Exhibit 5.1

 

 

March 6, 2025

 

GT Biopharma, Inc.

505 Montgomery Street, 10th Floor

San Francisco, California 94111

 

Ladies and Gentlemen:

 

We have acted as counsel to GT Biopharma, Inc., a Delaware corporation (the “Company”), in connection with the Registration Statement on Form S-3 (including all amendments and supplements thereto, the “Registration Statement”), filed by the Company under the Securities Act of 1933, as amended (the “Securities Act”) on or about the date hereof. The Company has provided us with a prospectus (the “Prospectus”) which forms part of the Registration Statement. The Registration Statement, including the Prospectus, covers the registration for resale of up to 625,283 shares of common stock, $0.001 par value (the “Common Stock”), of the Company (the “Inducement Warrant Shares”), consisting of (i) up to 302,069 shares of Common Stock, issuable upon the exercise of Series A Inducement Warrants (the “Series A Inducement Warrants”), (ii) up to 302,069 shares of Common Stock issuable upon the exercise of Series B Inducement Warrants (the “Series B Inducement Warrants” and together with the Series A Inducement Warrants, the “Inducement Warrants”), and (iii) up to 21,145 shares of Common Stock issuable upon the exercise of Placement Agent Common Stock Purchase Warrants (the “Inducement Placement Agent Warrants,” and together with the Inducement Warrants, the “2025 Inducement Warrants”).

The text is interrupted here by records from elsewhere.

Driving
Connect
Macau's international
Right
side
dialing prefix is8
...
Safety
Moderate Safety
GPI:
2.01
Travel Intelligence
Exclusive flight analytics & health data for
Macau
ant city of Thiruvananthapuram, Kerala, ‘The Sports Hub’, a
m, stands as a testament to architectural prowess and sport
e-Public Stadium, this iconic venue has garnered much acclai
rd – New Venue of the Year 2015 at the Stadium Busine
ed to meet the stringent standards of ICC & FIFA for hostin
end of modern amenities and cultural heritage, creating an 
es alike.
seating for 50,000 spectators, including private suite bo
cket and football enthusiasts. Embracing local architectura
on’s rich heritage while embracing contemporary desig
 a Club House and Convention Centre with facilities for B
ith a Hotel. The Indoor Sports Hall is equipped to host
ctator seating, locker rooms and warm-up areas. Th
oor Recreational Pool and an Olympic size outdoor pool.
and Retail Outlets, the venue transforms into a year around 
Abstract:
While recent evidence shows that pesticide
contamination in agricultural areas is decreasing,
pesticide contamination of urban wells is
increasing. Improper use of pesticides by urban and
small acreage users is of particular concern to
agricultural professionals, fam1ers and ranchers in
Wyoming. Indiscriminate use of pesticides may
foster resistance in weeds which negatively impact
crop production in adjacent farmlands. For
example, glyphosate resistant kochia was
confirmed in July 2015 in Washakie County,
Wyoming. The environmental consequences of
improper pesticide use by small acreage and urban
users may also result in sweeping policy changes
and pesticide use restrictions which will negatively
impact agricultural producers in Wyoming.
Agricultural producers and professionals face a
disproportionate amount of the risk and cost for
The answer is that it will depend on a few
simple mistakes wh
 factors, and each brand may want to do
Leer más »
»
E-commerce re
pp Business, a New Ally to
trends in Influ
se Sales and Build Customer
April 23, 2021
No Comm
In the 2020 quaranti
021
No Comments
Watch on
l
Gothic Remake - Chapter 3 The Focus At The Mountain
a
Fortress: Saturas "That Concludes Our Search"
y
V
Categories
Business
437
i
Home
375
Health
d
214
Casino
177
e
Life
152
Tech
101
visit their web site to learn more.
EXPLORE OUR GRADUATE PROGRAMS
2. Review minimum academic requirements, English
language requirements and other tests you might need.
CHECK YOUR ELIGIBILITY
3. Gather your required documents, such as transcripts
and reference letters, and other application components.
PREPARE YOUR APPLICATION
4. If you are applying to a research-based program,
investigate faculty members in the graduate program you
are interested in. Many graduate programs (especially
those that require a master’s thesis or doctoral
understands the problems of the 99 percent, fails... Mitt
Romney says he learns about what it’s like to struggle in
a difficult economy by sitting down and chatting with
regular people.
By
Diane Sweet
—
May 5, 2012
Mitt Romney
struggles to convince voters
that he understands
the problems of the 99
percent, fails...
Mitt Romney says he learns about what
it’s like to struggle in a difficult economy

The Inducement Warrants were issued by the Company pursuant to those certain warrant exercise inducement offer letter agreements, dated as of February 25, 2025, by and between the Company and certain holders of existing warrants to purchase the Company’s Common Stock (each an “Inducement Letter” and together, the “Inducement Letters”). The Inducement Placement Agent Warrants were issued by the Company pursuant an engagement agreement, dated February 13, 2025, between the Company and H.C. Wainwright & Co., LLC (the “HCW Engagement Letter”).

 

In connection with this opinion, we have examined and relied upon the Registration Statement, the Prospectus, the Inducement Letters, the HCW Engagement Letter, the 2025 Inducement Warrants, the Company’s certificate of incorporation and bylaws, each as currently in effect, and such other records, documents, opinions, certificates, memoranda and instruments as in our judgment are necessary or appropriate to enable us to render the opinion expressed below.

 

15260 Ventura Boulevard, 20th Floor * Sherman Oaks, California 91403

office > 818.444.4500 * fax > 818.444.4520

 

1316 3rd Street Promenade, Suite 107 * Santa Monica, California 90401

office > 310.746.9800 * fax > 310.395.5292

 

 
 

 

 

GT Biopharma, Inc.

March 6, 2025

Page 2

 

 

We have assumed the genuineness of all signatures, the authenticity of all documents submitted to us as originals, the conformity to originals of all documents submitted to us as copies, the accuracy, completeness and authenticity of certificates of public officials and the due authorization, execution and delivery of all documents by all persons other than the Company where authorization, execution and delivery are prerequisites to the effectiveness thereof. As to any factual matters, we have made no independent investigation of such facts and have relied, to the extent that we deem such reliance proper, upon certificates of public officials and officers or other representatives of the Company.

 

Our opinion herein is expressed solely with respect to the General Corporation Law of the State of Delaware. Our opinion is based on these laws as in effect on the date hereof. We express no opinion as to whether the laws of any other jurisdiction are applicable to the subject matter hereof and express no opinion and provide no assurance as to compliance with any federal or state law, rule or regulation relating to securities or to the sale or issuance thereof.

 

With respect to the Inducement Warrant Shares, we express no opinion to the extent that future issuances of securities of the Company, adjustments to outstanding securities of the Company or other matters cause the 2025 Inducement Warrants to be exercisable for more shares of Common Stock than the number available for issuance by the Company. Further, we have assumed that the exercise price of the 2025 Inducement Warrants will not be adjusted to an amount below the par value per share of the Common Stock.

 

On the basis of the foregoing and in reliance thereon, and subject to the qualifications herein stated, we are of the opinion that upon the valid exercise of the 2025 Inducement Warrants in accordance with their terms, and in accordance with and in the manner described in the Registration Statement and the Prospectus, the Inducement Warrant Shares will be validly issued, fully paid and non-assessable.

 

We hereby consent to the filing of this opinion as an exhibit to the Registration Statement and to the reference to our firm under the caption “Legal Matters” in the Prospectus which forms part of the Registration Statement. In giving our consent, we do not hereby admit that we are in the category of persons whose consent is required under Section 7 of the Securities Act or the rules and regulations thereunder. This opinion is expressed as of the date hereof, and we disclaim any undertaking to advise you of any subsequent changes in the facts stated or assumed herein or of any subsequent changes in applicable law.